◆ Your assignment: Skip the images and restate every line of the records exactly.

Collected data
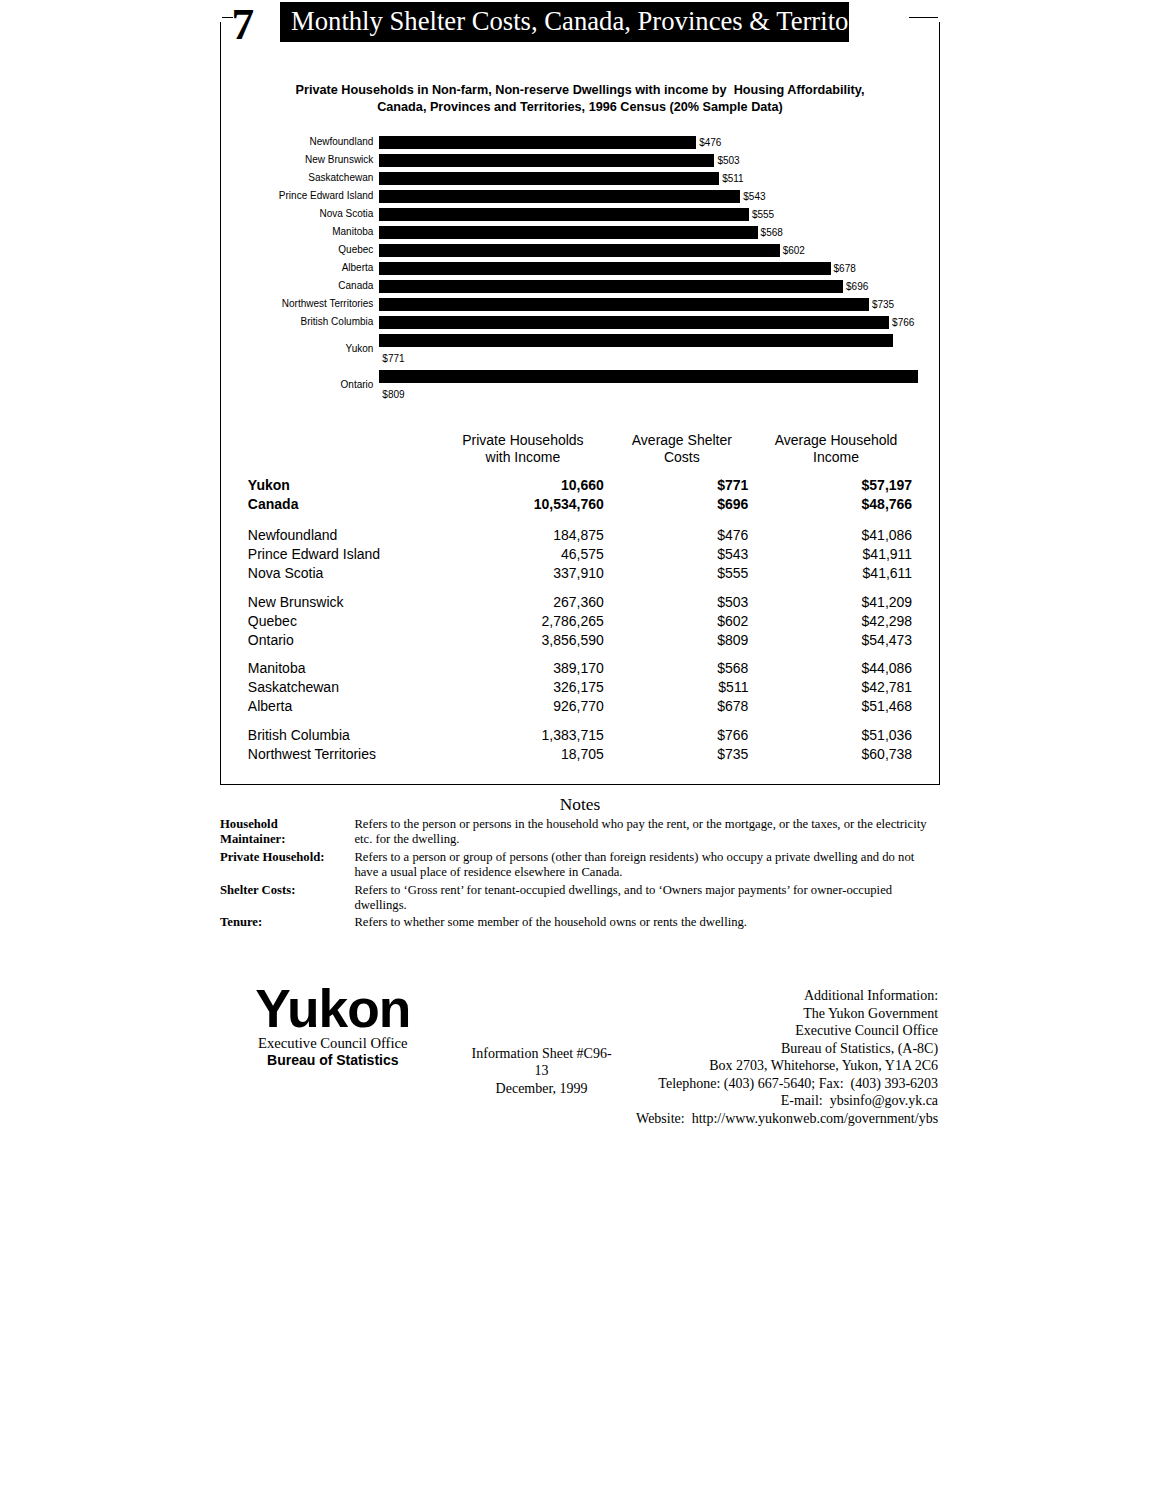7
Monthly Shelter Costs, Canada, Provinces & Territories
Private Households in Non-farm, Non-reserve Dwellings with income by Housing Affordability,
Canada, Provinces and Territories, 1996 Census (20% Sample Data)
| Newfoundland | $476 |
| New Brunswick | $503 |
| Saskatchewan | $511 |
| Prince Edward Island | $543 |
| Nova Scotia | $555 |
| Manitoba | $568 |
| Quebec | $602 |
| Alberta | $678 |
| Canada | $696 |
| Northwest Territories | $735 |
| British Columbia | $766 |
| Yukon | $771 |
| Ontario | $809 |
| | Private Households with Income | Average Shelter Costs | Average Household Income |
| --- | --- | --- | --- |
| Yukon | 10,660 | $771 | $57,197 |
| Canada | 10,534,760 | $696 | $48,766 |
| Newfoundland | 184,875 | $476 | $41,086 |
| Prince Edward Island | 46,575 | $543 | $41,911 |
| Nova Scotia | 337,910 | $555 | $41,611 |
| New Brunswick | 267,360 | $503 | $41,209 |
| Quebec | 2,786,265 | $602 | $42,298 |
| Ontario | 3,856,590 | $809 | $54,473 |
| Manitoba | 389,170 | $568 | $44,086 |
| Saskatchewan | 326,175 | $511 | $42,781 |
| Alberta | 926,770 | $678 | $51,468 |
| British Columbia | 1,383,715 | $766 | $51,036 |
| Northwest Territories | 18,705 | $735 | $60,738 |
Notes
| Household Maintainer: | Refers to the person or persons in the household who pay the rent, or the mortgage, or the taxes, or the electricity etc. for the dwelling. |
| Private Household: | Refers to a person or group of persons (other than foreign residents) who occupy a private dwelling and do not have a usual place of residence elsewhere in Canada. |
| Shelter Costs: | Refers to ‘Gross rent’ for tenant-occupied dwellings, and to ‘Owners major payments’ for owner-occupied dwellings. |
| Tenure: | Refers to whether some member of the household owns or rents the dwelling. |
Yukon
Executive Council Office
Bureau of Statistics
Information Sheet #C96-13
December, 1999
Additional Information:
The Yukon Government
Executive Council Office
Bureau of Statistics, (A-8C)
Box 2703, Whitehorse, Yukon, Y1A 2C6
Telephone: (403) 667-5640; Fax: (403) 393-6203
E-mail: ybsinfo@gov.yk.ca
Website: http://www.yukonweb.com/government/ybs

◆ Output:
7
Monthly Shelter Costs, Canada, Provinces & Territories
Private Households in Non-farm, Non-reserve Dwellings with income by Housing Affordability,
Canada, Provinces and Territories, 1996 Census (20% Sample Data)
| Newfoundland | $476 |
| New Brunswick | $503 |
| Saskatchewan | $511 |
| Prince Edward Island | $543 |
| Nova Scotia | $555 |
| Manitoba | $568 |
| Quebec | $602 |
| Alberta | $678 |
| Canada | $696 |
| Northwest Territories | $735 |
| British Columbia | $766 |
| Yukon | $771 |
| Ontario | $809 |
| | Private Households with Income | Average Shelter Costs | Average Household Income |
| --- | --- | --- | --- |
| Yukon | 10,660 | $771 | $57,197 |
| Canada | 10,534,760 | $696 | $48,766 |
| Newfoundland | 184,875 | $476 | $41,086 |
| Prince Edward Island | 46,575 | $543 | $41,911 |
| Nova Scotia | 337,910 | $555 | $41,611 |
| New Brunswick | 267,360 | $503 | $41,209 |
| Quebec | 2,786,265 | $602 | $42,298 |
| Ontario | 3,856,590 | $809 | $54,473 |
| Manitoba | 389,170 | $568 | $44,086 |
| Saskatchewan | 326,175 | $511 | $42,781 |
| Alberta | 926,770 | $678 | $51,468 |
| British Columbia | 1,383,715 | $766 | $51,036 |
| Northwest Territories | 18,705 | $735 | $60,738 |
Notes
| Household Maintainer: | Refers to the person or persons in the household who pay the rent, or the mortgage, or the taxes, or the electricity etc. for the dwelling. |
| Private Household: | Refers to a person or group of persons (other than foreign residents) who occupy a private dwelling and do not have a usual place of residence elsewhere in Canada. |
| Shelter Costs: | Refers to ‘Gross rent’ for tenant-occupied dwellings, and to ‘Owners major payments’ for owner-occupied dwellings. |
| Tenure: | Refers to whether some member of the household owns or rents the dwelling. |
Yukon
Executive Council Office
Bureau of Statistics
Information Sheet #C96-13
December, 1999
Additional Information:
The Yukon Government
Executive Council Office
Bureau of Statistics, (A-8C)
Box 2703, Whitehorse, Yukon, Y1A 2C6
Telephone: (403) 667-5640; Fax: (403) 393-6203
E-mail: ybsinfo@gov.yk.ca
Website: http://www.yukonweb.com/government/ybs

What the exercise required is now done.